Whether President Mauricio Macri wins a second term or whether leading challenger Alberto Fernández takes over, the government challenges will continue to revolve around dealing with Argentina's economic crisis, managing its debt restructuring process and reaching a new deal with the International Monetary Fund, experts noted.
Still, it will be difficult to see change in the short term, which will only be visible in the latter half of next year, if the correct policies are implemented, they noted.
"The level of Argentine debt, when compared to other countries, is not that high and does not justify the crisis that the country is going through," said Torres. The reason for Argentina's crisis lies elsewhere: namely in its incapacity to finance itself with its own currency, he said.
"If you look at Brazil, in the 1990s, about 90% of its debt was in dollars. Now, practically all of it is in local currency. They are financing themselves in their own market," he said.
Private debt will be the most difficult for Argentina to restructure, especially that which was issued under international law. Moody's analysts estimate such debt makes up about 69% of Argentina's total. Meanwhile, negative or even low growth, combined with high volatility will make it difficult for Argentina to meet the upcoming dollar payments, estimated at about $17 billion in 2020 and $21 billion in 2021.

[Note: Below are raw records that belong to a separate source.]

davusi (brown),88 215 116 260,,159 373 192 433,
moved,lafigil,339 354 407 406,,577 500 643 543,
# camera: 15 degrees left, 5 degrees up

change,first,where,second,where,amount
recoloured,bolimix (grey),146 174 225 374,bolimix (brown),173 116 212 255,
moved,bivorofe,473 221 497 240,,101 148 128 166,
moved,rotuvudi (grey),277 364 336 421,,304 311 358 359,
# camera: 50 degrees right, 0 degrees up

Part of unlocking Argentina's debt conundrum will be tied to reaching a new agreement with the IMF. But for that, the fund will demand structural reforms which the next government would do well to consider.
"It is almost impossible for there to be a restructuring without the incoming government having its say about it," Torres explained as one of the reasons for the stalled negotiations between Argentina and the IMF.
Argentina has defaulted on short-term debt and will do so on medium- and long-term debt, but it is the next government that will have to decide what that will look like, Torres said.
"No country in the world pays its debts. ... All countries issue debt and then to pay that debt issue more debt. The important thing is not what you owe, but to have access to the markets. That is the key. And the problem for Argentina is not the amount of its debt but that it does not have access to the markets," he said.